Hakuji’s vision warped and he was sure he was seeing double. The blonde’s coat vanished into thin air, morphing into a distinct haori, the white material bleeding a hazy, soft orange and ending with blood red flames. A black-brown uniform was underneath, and that rusted sword was sheathed by his hip. He strangely wanted to cry, seeing a smile bloom on the man’s face.
Hakuji could feel hot tears bead along his eyes, how his heart stuttered, the way his fingers twitched. The man looked-
‘If we ever see each other again-’
Hakuji blinked and squeezed his eyes shut. Rubbed at them, wiping away the spots of tears onto the cuffs of his dark pink hoodie. The blonde’s traditional wear faded from his vision and the more the blonde kept looking at him, the more Hakuji felt- cornered? A rising feeling of deja vu.

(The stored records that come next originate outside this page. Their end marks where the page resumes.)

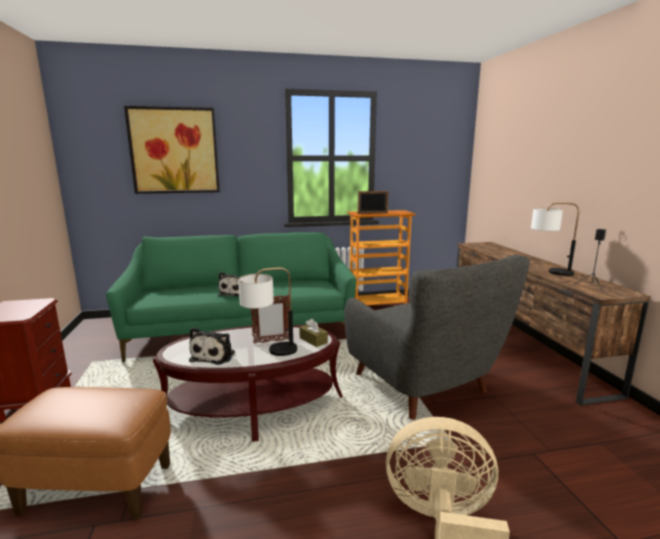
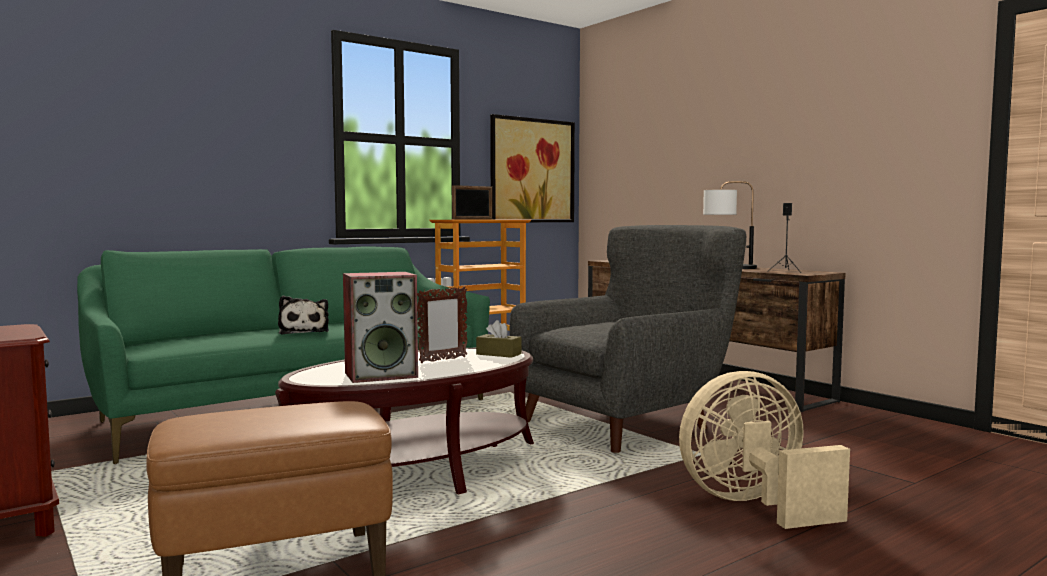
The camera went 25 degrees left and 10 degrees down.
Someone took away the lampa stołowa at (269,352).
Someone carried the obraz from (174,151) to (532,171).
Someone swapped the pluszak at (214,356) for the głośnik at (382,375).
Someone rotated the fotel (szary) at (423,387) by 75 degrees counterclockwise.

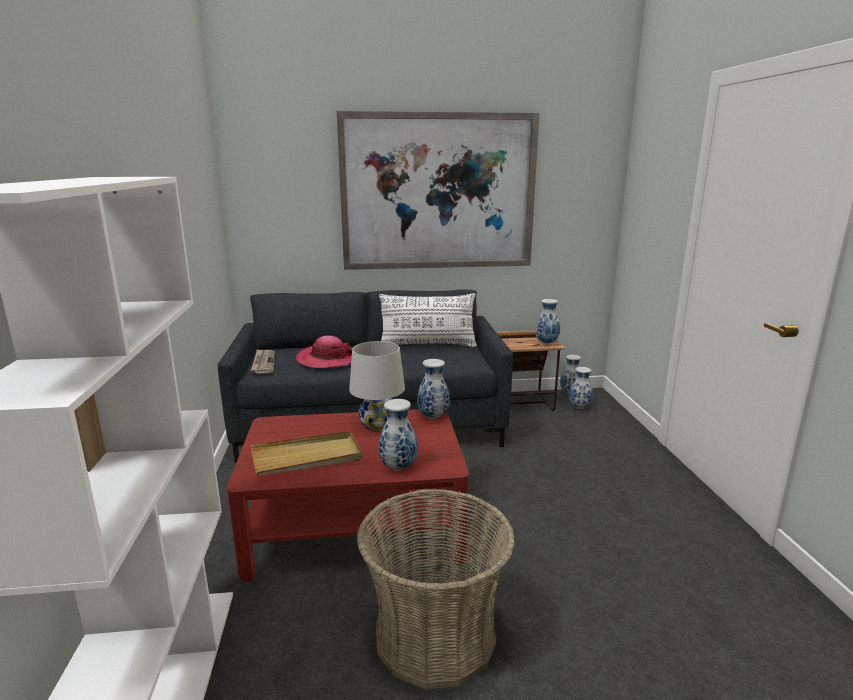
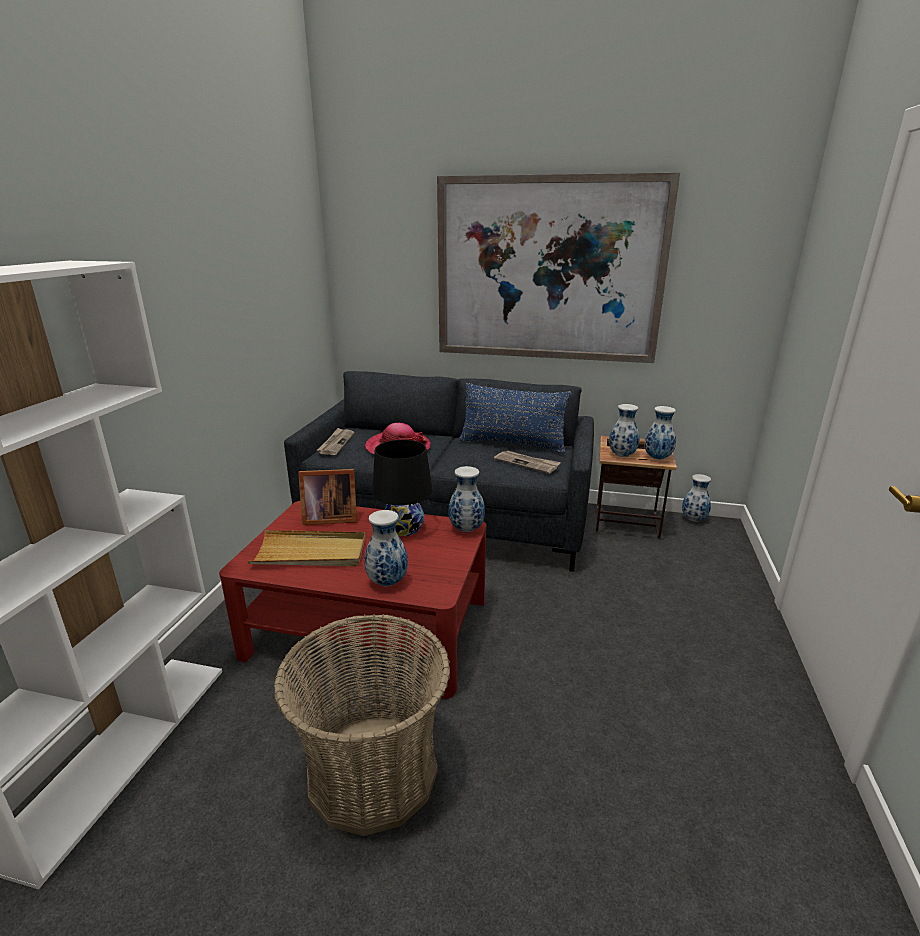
The camera went 20 degrees right and 5 degrees up.
Someone put down the ramka na zdjęcie at (328,518).
Someone put down the gazeta at (527,463).
Someone carried the wazon from (580,408) to (622,455).
Someone repainted the lampa stołowa (biały) at (378,424), which became the lampa stołowa (czarny) at (403,528).
Someone repainted the poduszka (biały) at (428,345), which became the poduszka (niebieski) at (512,444).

Hakuji felt words burning high in his throat, constricting under the weight. He wanted to reach out, take the blonde’s hand in his, hold him, beg for forgiveness that wasn’t earned. But. It would be creepy of Hakuji, for him to touch the blonde as if they were-
‘-can you promise we can start over as friends?’
Something clicked into place. Something ancient turned the winding, creaking key and opened the groaning stone double doors.
Hakuji’s eyes steadily widened, his lips forming a name he held close to his heart. Chills swept down Akaza’s back and he was pinned by the flickering, relit bonfire before him.
“Do you mind if I sat next to you?” Kyojuro asked.